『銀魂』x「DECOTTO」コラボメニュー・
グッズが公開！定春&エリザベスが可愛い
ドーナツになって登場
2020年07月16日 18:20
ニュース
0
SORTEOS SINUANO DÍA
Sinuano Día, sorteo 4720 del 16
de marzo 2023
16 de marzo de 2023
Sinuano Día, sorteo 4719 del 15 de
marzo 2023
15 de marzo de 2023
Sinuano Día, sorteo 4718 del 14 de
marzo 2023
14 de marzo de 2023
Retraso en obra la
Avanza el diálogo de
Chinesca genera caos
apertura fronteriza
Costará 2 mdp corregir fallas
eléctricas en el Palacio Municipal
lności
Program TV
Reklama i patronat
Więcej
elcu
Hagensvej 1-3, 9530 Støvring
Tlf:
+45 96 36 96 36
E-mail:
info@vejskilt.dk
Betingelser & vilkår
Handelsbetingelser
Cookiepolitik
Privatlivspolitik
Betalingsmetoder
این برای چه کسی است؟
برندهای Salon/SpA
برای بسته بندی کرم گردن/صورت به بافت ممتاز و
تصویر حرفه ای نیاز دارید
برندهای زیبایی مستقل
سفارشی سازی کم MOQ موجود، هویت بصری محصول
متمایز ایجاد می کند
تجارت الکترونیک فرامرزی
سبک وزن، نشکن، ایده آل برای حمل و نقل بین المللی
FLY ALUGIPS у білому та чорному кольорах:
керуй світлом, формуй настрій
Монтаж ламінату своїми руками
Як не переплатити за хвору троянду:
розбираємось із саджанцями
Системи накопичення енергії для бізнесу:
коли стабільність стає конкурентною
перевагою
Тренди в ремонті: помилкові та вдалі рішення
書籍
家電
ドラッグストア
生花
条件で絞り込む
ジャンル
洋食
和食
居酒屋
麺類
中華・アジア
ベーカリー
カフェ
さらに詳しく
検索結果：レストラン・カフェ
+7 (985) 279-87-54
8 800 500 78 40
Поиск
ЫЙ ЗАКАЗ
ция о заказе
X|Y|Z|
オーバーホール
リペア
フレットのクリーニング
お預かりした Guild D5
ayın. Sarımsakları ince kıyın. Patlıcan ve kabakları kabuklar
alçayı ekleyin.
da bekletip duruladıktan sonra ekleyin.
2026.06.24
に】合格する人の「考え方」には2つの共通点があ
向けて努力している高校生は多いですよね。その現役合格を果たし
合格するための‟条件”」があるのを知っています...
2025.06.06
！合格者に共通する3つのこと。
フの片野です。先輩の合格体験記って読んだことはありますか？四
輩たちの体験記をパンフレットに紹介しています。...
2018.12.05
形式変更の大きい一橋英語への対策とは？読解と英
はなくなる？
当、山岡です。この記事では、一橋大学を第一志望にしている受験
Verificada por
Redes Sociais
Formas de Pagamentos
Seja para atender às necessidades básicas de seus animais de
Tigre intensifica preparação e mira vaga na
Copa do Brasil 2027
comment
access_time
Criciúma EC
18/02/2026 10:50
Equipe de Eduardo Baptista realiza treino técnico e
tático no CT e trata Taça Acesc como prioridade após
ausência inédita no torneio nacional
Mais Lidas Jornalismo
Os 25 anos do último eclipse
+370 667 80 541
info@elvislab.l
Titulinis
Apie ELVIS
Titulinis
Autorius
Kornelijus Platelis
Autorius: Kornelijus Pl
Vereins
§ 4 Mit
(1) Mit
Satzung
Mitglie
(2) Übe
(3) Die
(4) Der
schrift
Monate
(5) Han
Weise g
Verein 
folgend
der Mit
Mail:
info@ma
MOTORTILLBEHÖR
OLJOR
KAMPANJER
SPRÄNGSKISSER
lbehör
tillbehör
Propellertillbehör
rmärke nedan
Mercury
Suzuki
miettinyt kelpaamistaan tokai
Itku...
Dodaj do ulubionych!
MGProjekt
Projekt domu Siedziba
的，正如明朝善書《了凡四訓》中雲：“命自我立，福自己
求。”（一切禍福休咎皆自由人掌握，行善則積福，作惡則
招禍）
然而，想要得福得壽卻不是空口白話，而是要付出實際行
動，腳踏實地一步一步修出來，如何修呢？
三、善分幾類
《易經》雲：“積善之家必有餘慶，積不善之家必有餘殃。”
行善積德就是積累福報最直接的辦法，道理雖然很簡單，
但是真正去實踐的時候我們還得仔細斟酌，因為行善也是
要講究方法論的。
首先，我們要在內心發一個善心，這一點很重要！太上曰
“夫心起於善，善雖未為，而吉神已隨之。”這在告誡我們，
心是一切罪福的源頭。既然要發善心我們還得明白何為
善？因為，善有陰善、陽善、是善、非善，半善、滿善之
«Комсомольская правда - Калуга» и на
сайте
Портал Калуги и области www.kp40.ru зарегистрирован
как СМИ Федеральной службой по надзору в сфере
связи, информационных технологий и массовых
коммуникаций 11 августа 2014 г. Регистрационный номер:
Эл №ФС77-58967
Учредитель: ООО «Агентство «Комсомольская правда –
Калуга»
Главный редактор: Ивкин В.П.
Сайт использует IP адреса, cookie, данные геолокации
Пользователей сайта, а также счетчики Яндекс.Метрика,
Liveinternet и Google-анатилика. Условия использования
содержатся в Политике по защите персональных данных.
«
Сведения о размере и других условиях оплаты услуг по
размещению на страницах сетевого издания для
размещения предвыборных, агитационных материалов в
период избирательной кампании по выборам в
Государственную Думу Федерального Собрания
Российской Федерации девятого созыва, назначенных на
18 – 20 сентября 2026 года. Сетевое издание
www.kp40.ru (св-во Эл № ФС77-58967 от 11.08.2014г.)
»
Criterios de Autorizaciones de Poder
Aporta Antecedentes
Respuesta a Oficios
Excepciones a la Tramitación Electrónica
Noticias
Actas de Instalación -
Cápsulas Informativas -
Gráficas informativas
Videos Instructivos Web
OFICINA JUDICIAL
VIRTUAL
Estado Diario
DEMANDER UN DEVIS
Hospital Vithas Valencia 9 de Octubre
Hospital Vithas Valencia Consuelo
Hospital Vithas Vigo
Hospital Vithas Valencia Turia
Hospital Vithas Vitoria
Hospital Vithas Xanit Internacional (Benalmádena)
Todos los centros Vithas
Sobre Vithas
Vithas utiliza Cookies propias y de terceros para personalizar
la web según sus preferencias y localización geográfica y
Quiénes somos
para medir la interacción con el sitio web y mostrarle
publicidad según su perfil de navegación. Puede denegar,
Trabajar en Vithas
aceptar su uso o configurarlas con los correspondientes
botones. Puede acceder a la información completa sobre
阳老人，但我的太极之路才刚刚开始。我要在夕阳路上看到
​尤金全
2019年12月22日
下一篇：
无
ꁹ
---
_Problem details_. Could you set down exactly the lines above, from the one containing "Quiénes somos" through the last, including both and nothing else?

_Written solution_.
Quiénes somos
para medir la interacción con el sitio web y mostrarle
publicidad según su perfil de navegación. Puede denegar,
Trabajar en Vithas
aceptar su uso o configurarlas con los correspondientes
botones. Puede acceder a la información completa sobre
阳老人，但我的太极之路才刚刚开始。我要在夕阳路上看到
​尤金全
2019年12月22日
下一篇：
无
ꁹ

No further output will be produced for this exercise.